→ EXTRACTED DATA:

○ ○ ○ ○ ○ ○ ○

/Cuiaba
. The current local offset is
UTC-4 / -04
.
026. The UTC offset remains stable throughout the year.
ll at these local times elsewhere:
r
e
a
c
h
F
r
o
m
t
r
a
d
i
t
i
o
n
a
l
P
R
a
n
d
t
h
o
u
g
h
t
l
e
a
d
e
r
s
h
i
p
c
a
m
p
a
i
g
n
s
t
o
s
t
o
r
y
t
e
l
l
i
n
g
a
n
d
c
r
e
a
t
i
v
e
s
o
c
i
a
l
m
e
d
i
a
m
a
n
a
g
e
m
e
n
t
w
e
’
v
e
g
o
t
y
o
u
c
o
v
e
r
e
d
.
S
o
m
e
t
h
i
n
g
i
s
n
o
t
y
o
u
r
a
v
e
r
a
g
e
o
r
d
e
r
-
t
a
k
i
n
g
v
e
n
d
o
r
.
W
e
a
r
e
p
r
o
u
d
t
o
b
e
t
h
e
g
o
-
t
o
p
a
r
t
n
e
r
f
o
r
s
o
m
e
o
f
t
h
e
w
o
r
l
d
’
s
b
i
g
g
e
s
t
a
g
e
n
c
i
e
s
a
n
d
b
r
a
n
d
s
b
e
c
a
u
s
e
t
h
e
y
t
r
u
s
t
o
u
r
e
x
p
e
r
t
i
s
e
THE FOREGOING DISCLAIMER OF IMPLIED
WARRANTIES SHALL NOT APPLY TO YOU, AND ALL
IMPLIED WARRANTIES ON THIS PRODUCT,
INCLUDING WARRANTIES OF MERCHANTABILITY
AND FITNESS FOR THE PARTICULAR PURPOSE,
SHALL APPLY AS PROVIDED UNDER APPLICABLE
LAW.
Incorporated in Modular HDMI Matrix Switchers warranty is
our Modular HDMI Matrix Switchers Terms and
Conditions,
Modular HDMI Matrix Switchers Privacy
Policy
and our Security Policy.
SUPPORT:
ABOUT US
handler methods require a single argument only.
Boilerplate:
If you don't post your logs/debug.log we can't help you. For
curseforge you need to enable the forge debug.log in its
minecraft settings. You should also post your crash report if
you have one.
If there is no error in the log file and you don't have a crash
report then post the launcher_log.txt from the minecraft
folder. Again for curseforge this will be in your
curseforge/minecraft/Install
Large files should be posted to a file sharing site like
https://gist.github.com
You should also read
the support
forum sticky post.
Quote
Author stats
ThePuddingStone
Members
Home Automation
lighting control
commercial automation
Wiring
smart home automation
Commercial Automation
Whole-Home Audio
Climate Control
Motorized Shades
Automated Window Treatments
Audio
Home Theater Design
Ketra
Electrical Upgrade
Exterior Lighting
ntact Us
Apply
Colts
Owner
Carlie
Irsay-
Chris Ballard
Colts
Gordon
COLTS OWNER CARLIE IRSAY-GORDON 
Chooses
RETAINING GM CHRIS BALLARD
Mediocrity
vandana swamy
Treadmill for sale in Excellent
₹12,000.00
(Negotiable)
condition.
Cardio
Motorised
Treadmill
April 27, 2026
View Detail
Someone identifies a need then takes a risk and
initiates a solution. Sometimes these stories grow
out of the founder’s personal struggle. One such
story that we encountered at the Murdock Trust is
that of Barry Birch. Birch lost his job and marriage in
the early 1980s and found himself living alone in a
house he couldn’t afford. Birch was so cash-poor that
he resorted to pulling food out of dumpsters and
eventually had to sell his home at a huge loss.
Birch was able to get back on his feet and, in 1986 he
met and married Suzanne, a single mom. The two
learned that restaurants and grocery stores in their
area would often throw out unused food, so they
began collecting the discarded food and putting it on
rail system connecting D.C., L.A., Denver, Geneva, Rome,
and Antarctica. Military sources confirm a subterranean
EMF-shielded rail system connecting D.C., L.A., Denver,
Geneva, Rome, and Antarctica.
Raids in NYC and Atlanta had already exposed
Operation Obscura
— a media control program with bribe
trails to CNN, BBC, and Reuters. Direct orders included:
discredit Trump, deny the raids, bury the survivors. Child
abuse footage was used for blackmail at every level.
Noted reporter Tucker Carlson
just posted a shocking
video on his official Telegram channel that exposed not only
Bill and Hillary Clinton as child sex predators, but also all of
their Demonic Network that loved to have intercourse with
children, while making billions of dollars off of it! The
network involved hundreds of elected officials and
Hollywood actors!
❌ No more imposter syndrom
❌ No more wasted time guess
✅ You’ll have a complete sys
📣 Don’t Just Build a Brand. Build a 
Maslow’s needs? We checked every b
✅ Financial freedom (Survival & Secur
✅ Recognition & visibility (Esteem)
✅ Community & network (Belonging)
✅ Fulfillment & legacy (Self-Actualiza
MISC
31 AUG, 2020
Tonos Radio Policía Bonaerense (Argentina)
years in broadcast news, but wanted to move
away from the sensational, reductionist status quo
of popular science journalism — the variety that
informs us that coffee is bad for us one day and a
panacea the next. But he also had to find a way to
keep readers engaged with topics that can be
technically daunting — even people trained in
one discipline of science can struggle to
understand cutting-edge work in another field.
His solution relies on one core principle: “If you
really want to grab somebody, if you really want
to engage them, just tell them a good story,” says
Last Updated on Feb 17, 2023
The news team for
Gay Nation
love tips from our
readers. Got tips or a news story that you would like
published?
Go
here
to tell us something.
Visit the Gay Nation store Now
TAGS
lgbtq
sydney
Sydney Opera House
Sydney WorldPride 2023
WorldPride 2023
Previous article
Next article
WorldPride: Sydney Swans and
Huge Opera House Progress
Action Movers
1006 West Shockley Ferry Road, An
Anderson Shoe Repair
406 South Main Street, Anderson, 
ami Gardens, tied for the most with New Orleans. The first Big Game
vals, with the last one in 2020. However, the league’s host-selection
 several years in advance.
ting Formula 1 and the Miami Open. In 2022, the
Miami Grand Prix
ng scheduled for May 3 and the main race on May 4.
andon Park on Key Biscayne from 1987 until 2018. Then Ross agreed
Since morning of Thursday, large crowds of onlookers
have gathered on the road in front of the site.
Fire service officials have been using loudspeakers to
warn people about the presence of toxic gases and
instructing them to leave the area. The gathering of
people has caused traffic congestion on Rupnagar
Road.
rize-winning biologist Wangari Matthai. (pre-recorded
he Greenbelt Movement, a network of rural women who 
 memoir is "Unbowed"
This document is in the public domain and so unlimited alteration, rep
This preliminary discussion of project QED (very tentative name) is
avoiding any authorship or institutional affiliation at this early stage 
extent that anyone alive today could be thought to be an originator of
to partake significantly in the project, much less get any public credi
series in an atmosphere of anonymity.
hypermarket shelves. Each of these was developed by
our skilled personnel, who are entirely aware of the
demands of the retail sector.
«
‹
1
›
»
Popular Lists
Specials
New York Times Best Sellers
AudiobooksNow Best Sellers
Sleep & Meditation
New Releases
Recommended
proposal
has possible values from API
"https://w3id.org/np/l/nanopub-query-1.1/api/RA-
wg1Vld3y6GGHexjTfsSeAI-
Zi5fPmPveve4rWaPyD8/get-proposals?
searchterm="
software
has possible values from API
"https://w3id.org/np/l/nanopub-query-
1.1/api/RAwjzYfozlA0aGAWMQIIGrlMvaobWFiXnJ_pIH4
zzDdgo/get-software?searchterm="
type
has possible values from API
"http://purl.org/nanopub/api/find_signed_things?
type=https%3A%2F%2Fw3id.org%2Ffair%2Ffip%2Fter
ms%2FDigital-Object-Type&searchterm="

○ ○ ○ ○ ○ ○ ○

→ EXERCISE DETAILS: Wherever a line holds the word "site", copy that line out of the entries above.

→ REPLY:
Large files should be posted to a file sharing site like
have gathered on the road in front of the site.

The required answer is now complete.